The main focus of the volume is the mutual implication of aesthetics and ideology and the status and value of different types of art within the political arena. Challenging issues in contemporary aesthetics are examined within the wider framework of current debates on the disappearance of the real, the crisis in representation, and the use of new media.

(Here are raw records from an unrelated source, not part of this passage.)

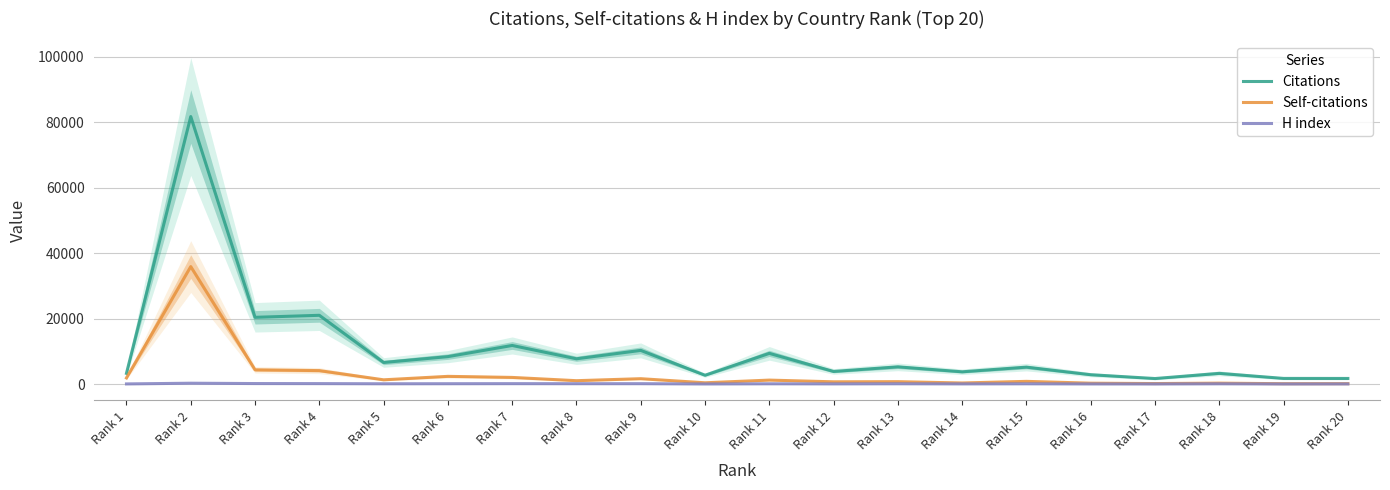

List the labels in order of Self-citations value, smallest first.

Rank 19, Rank 20, Rank 17, Rank 16, Rank 18, Rank 14, Rank 10, Rank 12, Rank 13, Rank 15, Rank 8, Rank 11, Rank 5, Rank 9, Rank 1, Rank 7, Rank 6, Rank 4, Rank 3, Rank 2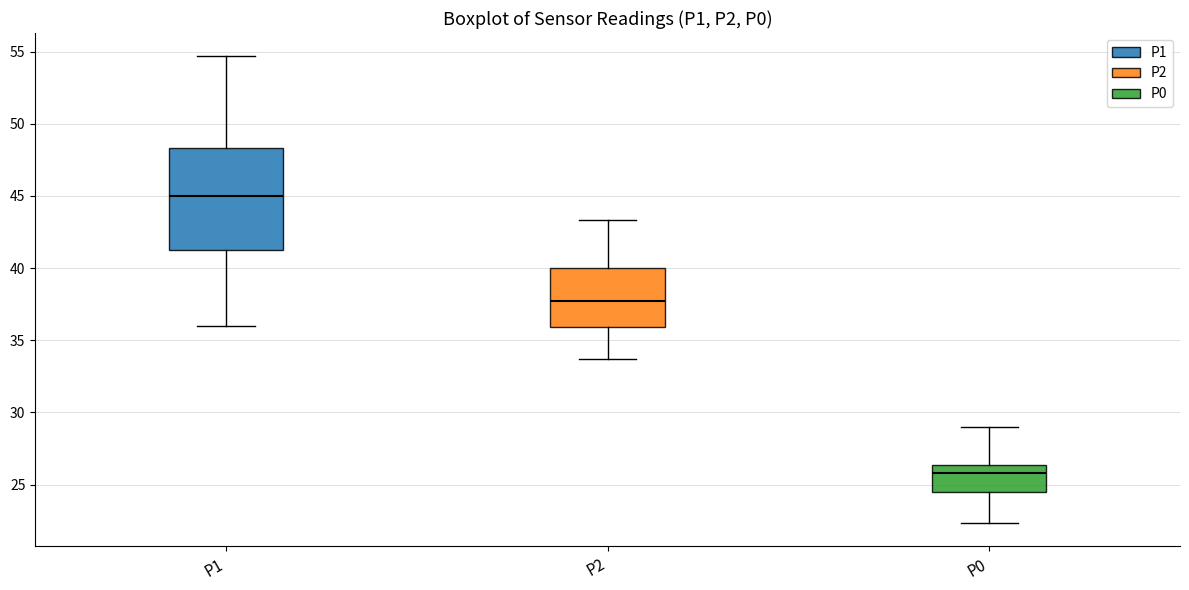

Where is the lower edge of the box for P1 on the y-axis? The values are not printed on the chart, so give them approximately, as read against the axis.

41.0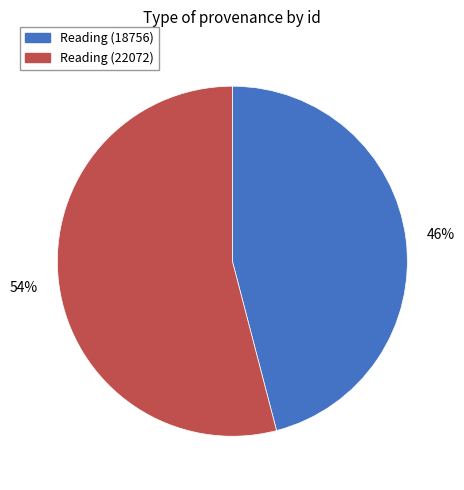

What percentage is the Reading (22072) slice, to the nearest percent?

54%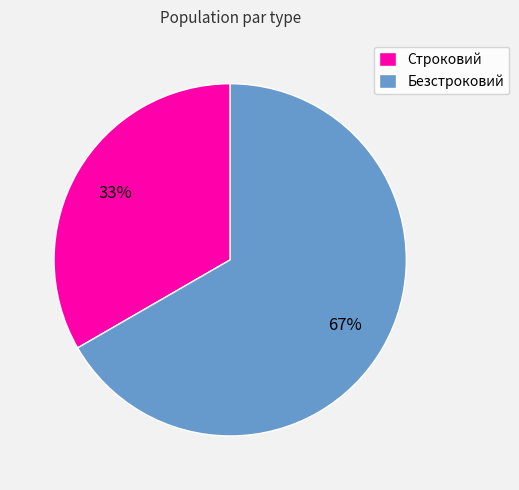

Is it true that Строковий is 33% of the pie?

True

The wide range of examples collected here, stretching from experimental poetry in post-war Germany, political commitment in twentieth-century French theatre, and countercultural Rumanian theatre under Ceaușescu, to Neo-Victorian fiction, Verbatim theatre in the UK, and political theatre for the masses in Estonia, vouchsafe unique insights into the intersection of aesthetics and ideology and the practical consequences thereof. As such, the volume opens up a space for a meaningful engagement with authentic forms of art from inside and outside the Anglosphere, and, ultimately, uses these examples as a platform from which to imagine some form of “aesthethics”, representing an ideal union of aesthetics and ideology. This concept, first coined by the French philosopher Philippe Lacoue-Labarthe, will prove to be relevant both within the parameters of the examples discussed here, but also beyond, for the contributors to this volume are unanimous in refusing to believe that aesthetics and ideology can exist one without the other, and in recognizing the centrality of ethics in any discussion of these notions.
René Agostini is Professor of Literature at the University of Avignon. He has published various texts, philosophical essays, translations and collections of poems, and contributed to several volumes on Ireland, drama and theatre, poetry, and creative writing. He is now concentrating on philosophy and aesthetics, on Megalithic civilizations and their stone-carved symbols, on the Celtic world, the Druidic religion, and Shamanism. He was recently invited to Sierra Nevada College to lecture on “Megalithic Symbols” and “The Translation of Poetry”. He is also a musician (percussionist) and performs mainly in duets and trios, playing music composed collectively around his own poems.